European Shorthair Cats are of medium size. Their body is flexible and muscular. They do not look similar to any other cat breed. It is a natural breed that appeared without intervention of people to its gene code.
Short and shiny, lays closely to the body. It has a thin undercoat.
All colors are acceptable, apart from chocolate, lilac, color-point, mink and sepia. Stripy pattern is the most common.
Big and wide. It is rounded, with well-developed cheeks. The nose is straight, of medium length.
Big and rounded. Their color depends on the one of the coat. The most popular are orange, copper, yellow, walnut, green, blue green and blue.
Of medium size, wide-set, slightly rounded. Hair tufts might grow on tips.
Flexible and muscular, proportional to body length.
Strong and muscular. Hind legs are longer than front ones.
Of medium length, wide at the base, gets thinner down to the tip.
European Shorthair Cats do not require much time to be groomed. Their hair needs to be brushed once a week. During the molting period — in spring and fall — twice a week, using a massage brush.
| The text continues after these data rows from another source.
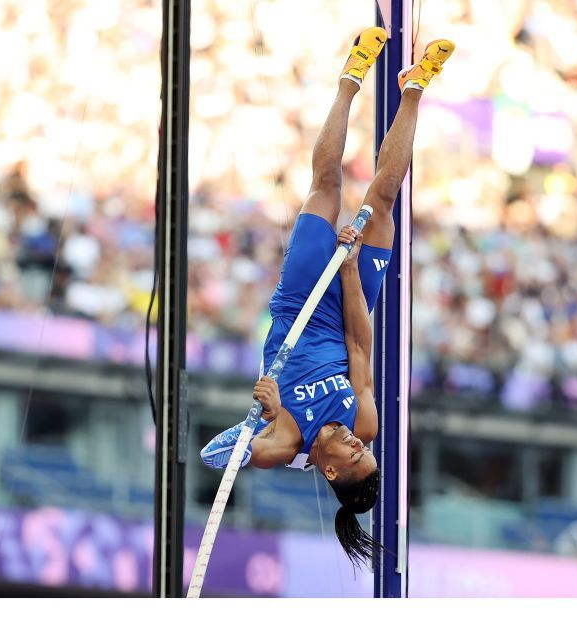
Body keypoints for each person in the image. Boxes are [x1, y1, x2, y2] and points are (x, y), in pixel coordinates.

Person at [201, 28, 454, 568]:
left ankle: (349, 80)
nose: (362, 445)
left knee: (326, 186)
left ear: (331, 470)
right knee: (383, 201)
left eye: (355, 457)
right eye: (367, 451)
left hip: (297, 305)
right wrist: (351, 271)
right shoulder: (363, 424)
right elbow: (360, 346)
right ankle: (414, 89)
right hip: (348, 307)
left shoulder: (283, 444)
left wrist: (260, 417)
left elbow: (212, 455)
Then pet your cat with wet hands to take off left hairs.
European Cats need to be given a bath only if they got dirty with something that cannot be licked off. Their long claws should be trimmed once in 2 weeks. Clean cat`s eyes and ears when needed. Their teeth have to be cleaned once in 2 weeks, using a special paste and a brush that can be put on a finger.
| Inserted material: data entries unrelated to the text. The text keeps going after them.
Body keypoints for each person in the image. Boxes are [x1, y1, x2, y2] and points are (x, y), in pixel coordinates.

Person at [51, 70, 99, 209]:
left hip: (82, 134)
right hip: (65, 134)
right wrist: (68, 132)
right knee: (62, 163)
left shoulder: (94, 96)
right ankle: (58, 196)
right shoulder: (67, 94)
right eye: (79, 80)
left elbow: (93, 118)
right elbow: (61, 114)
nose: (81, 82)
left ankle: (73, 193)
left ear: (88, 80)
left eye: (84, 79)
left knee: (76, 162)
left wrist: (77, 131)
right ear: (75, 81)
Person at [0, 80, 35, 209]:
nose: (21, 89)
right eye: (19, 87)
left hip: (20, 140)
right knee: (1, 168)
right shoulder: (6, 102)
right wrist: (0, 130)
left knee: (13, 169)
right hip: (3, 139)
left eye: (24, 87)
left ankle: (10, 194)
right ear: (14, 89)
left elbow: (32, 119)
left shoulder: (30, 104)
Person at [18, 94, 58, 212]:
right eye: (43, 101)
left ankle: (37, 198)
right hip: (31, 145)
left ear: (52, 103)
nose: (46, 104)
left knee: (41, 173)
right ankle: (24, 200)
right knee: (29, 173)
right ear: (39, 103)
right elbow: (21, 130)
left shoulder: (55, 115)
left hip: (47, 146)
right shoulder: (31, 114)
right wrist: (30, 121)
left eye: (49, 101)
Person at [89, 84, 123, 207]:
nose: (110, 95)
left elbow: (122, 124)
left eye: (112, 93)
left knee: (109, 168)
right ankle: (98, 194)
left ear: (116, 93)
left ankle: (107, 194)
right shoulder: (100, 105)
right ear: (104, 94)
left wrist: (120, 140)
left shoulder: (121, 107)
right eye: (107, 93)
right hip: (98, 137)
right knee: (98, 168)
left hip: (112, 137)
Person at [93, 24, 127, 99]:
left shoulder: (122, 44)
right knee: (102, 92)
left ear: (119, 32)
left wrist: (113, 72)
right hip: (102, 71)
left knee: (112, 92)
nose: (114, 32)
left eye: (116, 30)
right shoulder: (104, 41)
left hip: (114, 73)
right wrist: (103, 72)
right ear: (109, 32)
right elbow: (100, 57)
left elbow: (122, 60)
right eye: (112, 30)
European Cats are not picky in what they eat. It is recommended to feed them with dry food of premium quality, containing a lot of animal proteins. Dry food of high quality contains vitamins and minerals, needed for cat`s health.
European cats do not need much for comfortable life. They can be kept either in a flat or in a private house. These pets quickly adapt to new environment.
Health and Illnesses
European Shorthair Cats can live up to 20 years if treated well. They have a strong immune system, and hereditary health issues are absent. This is a breed of long-livers. However, if the cat walks outside — it needs to be vaccinated from rabies and worms in time.
History of the Breed
European Domestic Cat got recognition back in Ancient Rome. Intelligence and hunting skills made them an addition to Roman legions around the whole empire. These pets were skillfully protecting food from rodents and other pests. After the collapse of the Roman Empire, European Cats were helping farmers protect fields and storehouses from rodents.
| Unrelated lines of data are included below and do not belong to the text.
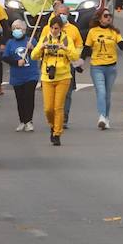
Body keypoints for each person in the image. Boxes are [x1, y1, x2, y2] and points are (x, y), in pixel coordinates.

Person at [82, 8, 123, 130]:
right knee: (101, 92)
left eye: (110, 16)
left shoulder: (114, 32)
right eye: (106, 15)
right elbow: (86, 48)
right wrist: (80, 61)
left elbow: (121, 44)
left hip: (111, 68)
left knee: (107, 95)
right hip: (97, 67)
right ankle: (102, 116)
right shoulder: (92, 32)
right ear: (99, 18)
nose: (108, 18)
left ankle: (106, 118)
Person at [32, 12, 81, 145]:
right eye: (52, 28)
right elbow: (33, 56)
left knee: (58, 107)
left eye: (57, 28)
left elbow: (75, 57)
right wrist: (42, 47)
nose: (54, 30)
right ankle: (52, 125)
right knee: (48, 108)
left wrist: (64, 48)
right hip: (47, 77)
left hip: (63, 76)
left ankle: (57, 133)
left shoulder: (66, 40)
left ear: (61, 28)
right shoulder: (45, 38)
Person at [1, 19, 39, 132]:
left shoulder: (31, 41)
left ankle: (29, 121)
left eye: (18, 28)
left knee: (28, 97)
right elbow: (5, 57)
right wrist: (16, 62)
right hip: (16, 76)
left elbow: (39, 55)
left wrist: (32, 49)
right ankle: (22, 121)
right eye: (14, 29)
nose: (16, 30)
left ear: (24, 30)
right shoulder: (10, 43)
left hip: (31, 75)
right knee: (20, 99)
Modern history of the breed started at the beginning of the 20th century. German, English and French felinilogists were breeding European Shorthair Cats from an ordinary European Domestic Cat. However, their methods were different. English breeders wanted to make cats large, with soft hair; German and French — small, with short hair. Some pets appeared in the USA. Eventually, American felinologists got American Shorthair Cat from the European Shorthair Cat.
Swedish breeders took development of the breed more seriously in 1946. They were registering new pets under the name “Swedish Domestic Cat”. Associations did not recognize the new breed as a separate one for a long time. At shows, these cats were judged according to standards of the British Shorthair Cat. Only in 1981, the FIFe divided the two breeds. One year later, it developed the modern standard of the European Shorthair Cat. As we can see, the breed is ancient and young at the same time.